- WHAT YOU SHOULD DO: Beginning at the line containing "Orgamultitalent Toni in T" and continuing to the end of the records below, give each line again exactly as it stands, and only those lines.

- RECORDS FOR THE TASK:
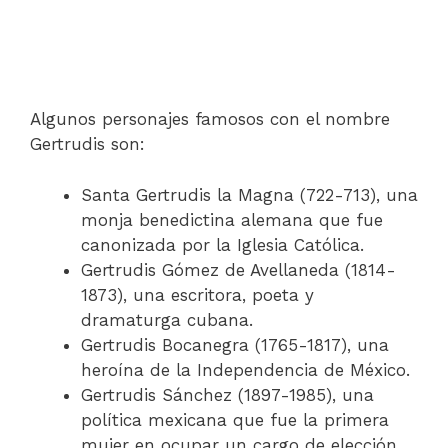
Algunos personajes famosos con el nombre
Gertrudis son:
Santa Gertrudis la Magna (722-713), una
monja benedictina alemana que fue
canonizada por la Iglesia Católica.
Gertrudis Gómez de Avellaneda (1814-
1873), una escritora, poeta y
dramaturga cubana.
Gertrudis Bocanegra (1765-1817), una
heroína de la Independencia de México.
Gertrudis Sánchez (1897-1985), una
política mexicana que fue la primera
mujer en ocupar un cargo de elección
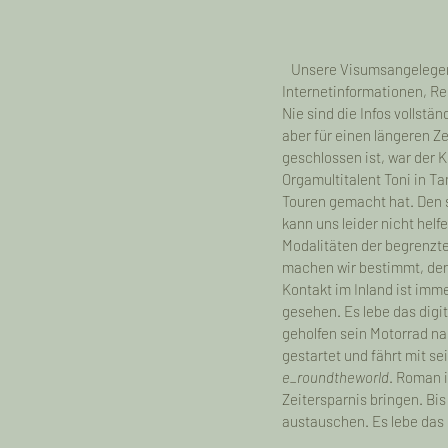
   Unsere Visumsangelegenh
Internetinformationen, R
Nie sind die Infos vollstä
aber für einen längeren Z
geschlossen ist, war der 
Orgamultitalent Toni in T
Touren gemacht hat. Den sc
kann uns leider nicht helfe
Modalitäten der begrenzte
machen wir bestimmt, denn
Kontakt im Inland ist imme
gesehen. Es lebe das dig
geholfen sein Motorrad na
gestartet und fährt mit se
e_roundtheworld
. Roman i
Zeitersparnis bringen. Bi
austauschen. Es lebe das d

- FINISHED EXERCISE:
Orgamultitalent Toni in T
Touren gemacht hat. Den sc
kann uns leider nicht helfe
Modalitäten der begrenzte
machen wir bestimmt, denn
Kontakt im Inland ist imme
gesehen. Es lebe das dig
geholfen sein Motorrad na
gestartet und fährt mit se
e_roundtheworld
. Roman i
Zeitersparnis bringen. Bi
austauschen. Es lebe das d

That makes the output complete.